US-China Tech war: TikToK, WeChat remain in Washington’s crosshairs after Biden revokes Trump’s orders
- Joe Biden’s new executive order directed the US Commerce Department to assess, in the following six months, any apps associated with foreign adversaries
- The department will provide recommendations of actions needed to address the risks found at the end of the assessment
“TikTok and WeChat are still in the crosshairs of the US government,” said Abishur Prakash, from Toronto-based consulting firm the Centre for Innovating the Future. “Depending on what the US finds, new action could be taken.”
Biden’s new executive order directed the US Commerce Department to assess, in the following six months, any apps associated with foreign adversaries of their potential national security implications and how American personal data is used.
The Commerce Department was asked to provide recommendations of actions needed to address the risks found at the end of the assessment. The agency was also directed to evaluate, on a continuing basis, transactions by software applications that may pose a risk for information and communication technology and services to operate properly in the US.
At a press conference on Thursday, China’s Ministry of Commerce spokesman Gao Feng said Biden’s decision to cancel the Trump administration’s orders was “a positive step in the right direction”.
The latest move by Biden is another sign that his administration is continuing the hardline approach to China taken by his predecessor. While the Biden administration is reviewing many of Trump’s China policies, it has not revoked much existing legislation or many orders – including tariffs levied on hundreds of billions of dollars in Chinese imports.
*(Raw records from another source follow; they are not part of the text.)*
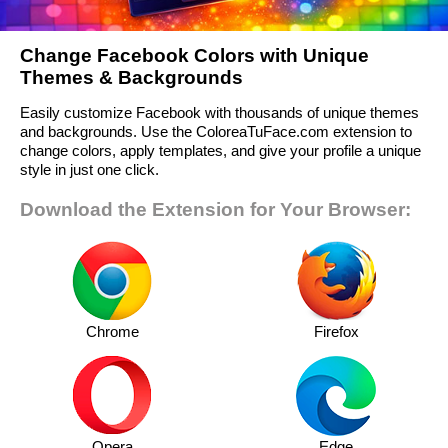
Change Facebook Colors with Unique
Themes & Backgrounds
Easily customize Facebook with thousands of unique themes
and backgrounds. Use the ColoreaTuFace.com extension to
change colors, apply templates, and give your profile a unique
style in just one click.
Download the Extension for Your Browser:
Chrome
Firefox
Opera
Edge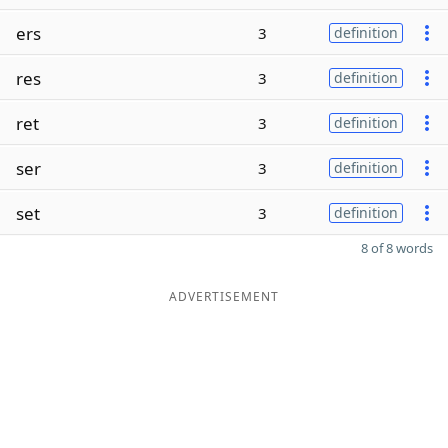
ers
3
definition
res
3
definition
ret
3
definition
ser
3
definition
set
3
definition
8 of 8 words
ADVERTISEMENT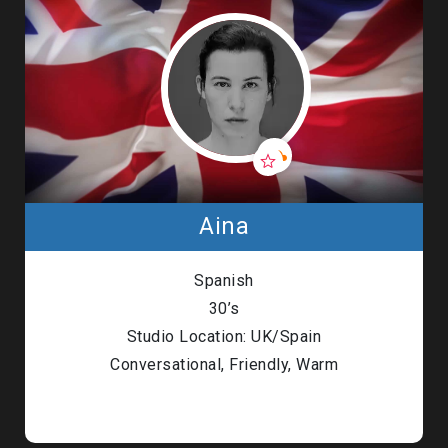
Aina
Spanish
30’s
Studio Location: UK/Spain
Conversational, Friendly, Warm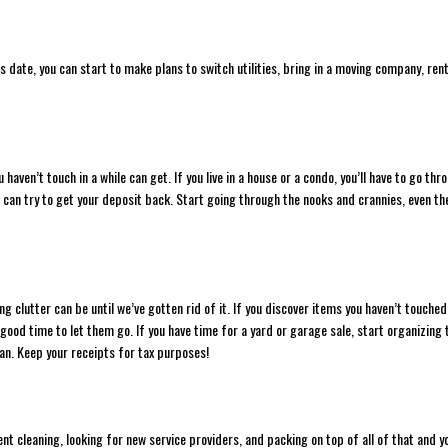
s date, you can start to make plans to switch utilities, bring in a moving company, rent
haven’t touch in a while can get. If you live in a house or a condo, you’ll have to go thr
you can try to get your deposit back. Start going through the nooks and crannies, even th
clutter can be until we’ve gotten rid of it. If you discover items you haven’t touched
good time to let them go. If you have time for a yard or garage sale, start organizing 
can. Keep your receipts for tax purposes!
ent cleaning, looking for new service providers, and packing on top of all of that and y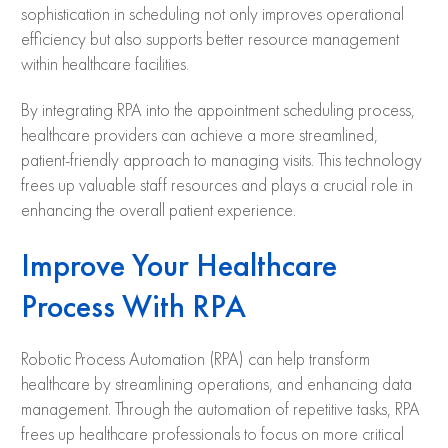
sophistication in scheduling not only improves operational
efficiency but also supports better resource management
within healthcare facilities.
By integrating RPA into the appointment scheduling process,
healthcare providers can achieve a more streamlined,
patient-friendly approach to managing visits. This technology
frees up valuable staff resources and plays a crucial role in
enhancing the overall patient experience.
Improve Your Healthcare
Process With RPA
Robotic Process Automation (RPA) can help transform
healthcare by streamlining operations, and enhancing data
management. Through the automation of repetitive tasks, RPA
frees up healthcare professionals to focus on more critical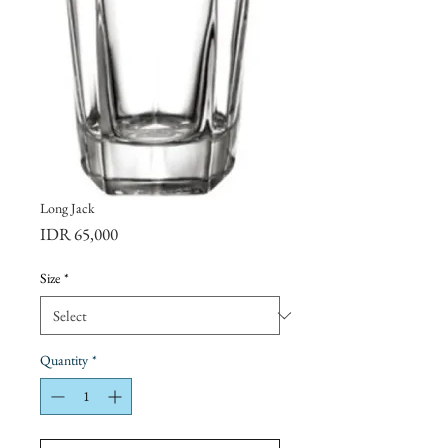
Long Jack
Price
IDR 65,000
Size
*
Quantity
*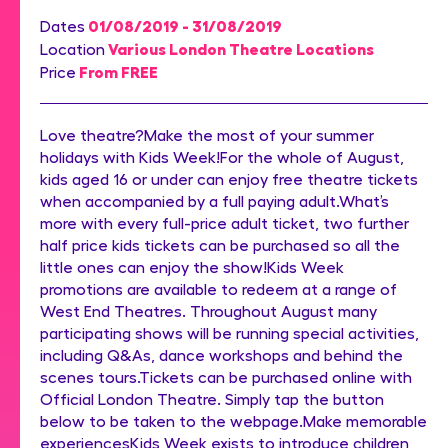
01/08/2019 - 31/08/2019
Dates
Various London Theatre Locations
Location
From FREE
Price
Love theatre?Make the most of your summer
holidays with Kids Week!For the whole of August,
kids aged 16 or under can enjoy free theatre tickets
when accompanied by a full paying adult.What’s
more with every full-price adult ticket, two further
half price kids tickets can be purchased so all the
little ones can enjoy the show!Kids Week
promotions are available to redeem at a range of
West End Theatres. Throughout August many
participating shows will be running special activities,
including Q&As, dance workshops and behind the
scenes tours.Tickets can be purchased online with
Official London Theatre. Simply tap the button
below to be taken to the webpage.Make memorable
experiencesKids Week exists to introduce children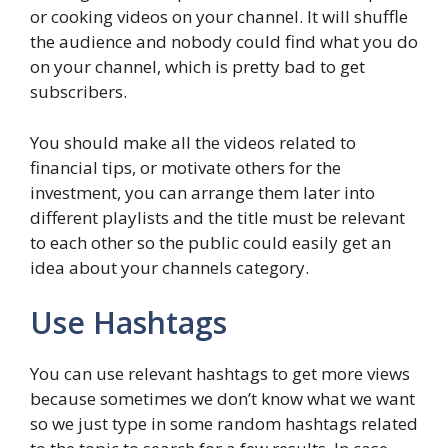
or cooking videos on your channel. It will shuffle
the audience and nobody could find what you do
on your channel, which is pretty bad to get
subscribers.
You should make all the videos related to
financial tips, or motivate others for the
investment, you can arrange them later into
different playlists and the title must be relevant
to each other so the public could easily get an
idea about your channels category.
Use Hashtags
You can use relevant hashtags to get more views
because sometimes we don’t know what we want
so we just type in some random hashtags related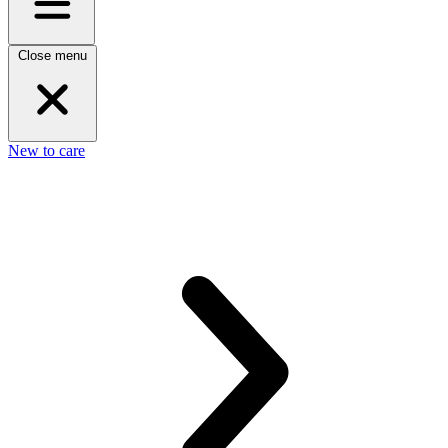
Close menu
New to care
“TikTok is not totally safe, and this is in effect a postponement to gain visibility on how best to extract value from TikTok as a political pawn caught up in the US-China competition,” said Lub Bun Chong, a partner of Hong Kong-based C Consultancy, “ByteDance needs to dance with the winds and make itself useful to both the US and China.”
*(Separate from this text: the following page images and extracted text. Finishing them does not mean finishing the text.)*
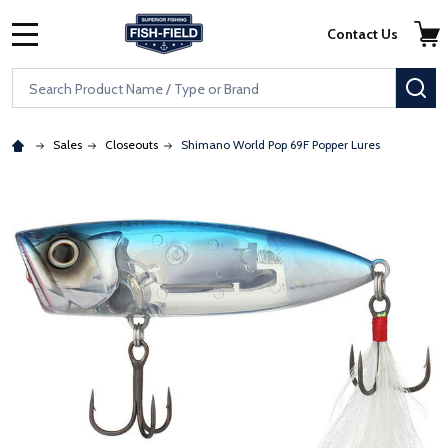
Skip to main content
Accessibility Statement
Contact Us
MENU
Search
SE
Sales
Closeouts
Shimano World Pop 69F Popper Lures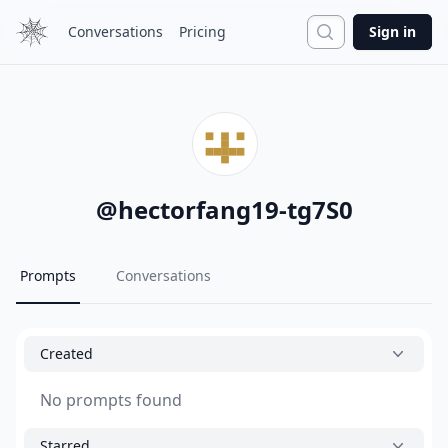
Search
Conversations
Pricing
Sign in
@
hectorfang19-tg7S0
Prompts
Conversations
Created
No prompts found
Starred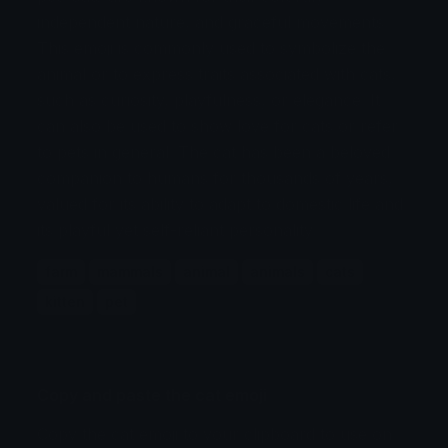
independent nature, and graceful movements.
This emoji is commonly used to symbolize the
animal or to express traits associated with cats,
such as curiosity, playfulness, or elegance. It
can also be used to show love for cats or refer
to pets in general. The cat has been a beloved
companion to humans for thousands of years,
valued for its ability to adapt to domestic life and
its playful yet self-reliant personality.
farm
mammals
animal
animals
cats
kitten
pet
Copy and paste the cat emoji
Copy the cat emoji to your clipboard to use on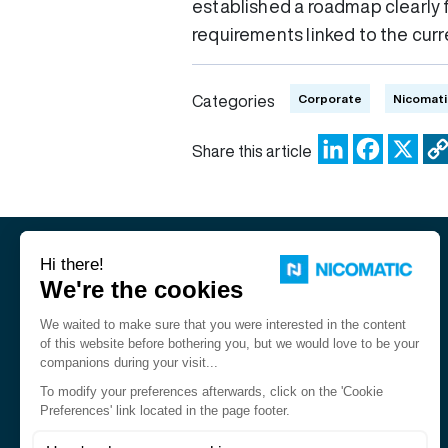
established a roadmap clearly 
requirements linked to the curre
Corporate
Nicomati
Categories
LinkedIn
Facebo
X
Share this article
Nicomatic is a designer and
manufacturer of interconnect
solutions for harsh environments.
To help its efforts to comply with both US and China directives, ByteDance is likely to expand TikTok’s presence in Singapore, according to analysts.
“The ideal neutral venue to do this is Singapore,” said Chong of C Consultancy. “Singapore has remained relevant all these years by dancing with the winds and making itself useful to both the US and China.”
Biden’s latest move may help improve TikTok’s situation in the US, according to Dov Levin, assistant professor of international relations at the University of Hong Kong.
“ByteDance should be able to already satisfy the key criteria described in [Biden’s] executive order in general, such as private ownership and general data collection practices in the US,” Levin said. He also suggested that the Biden administration’s tech policy remains under development and can “still shift and change in various ways”.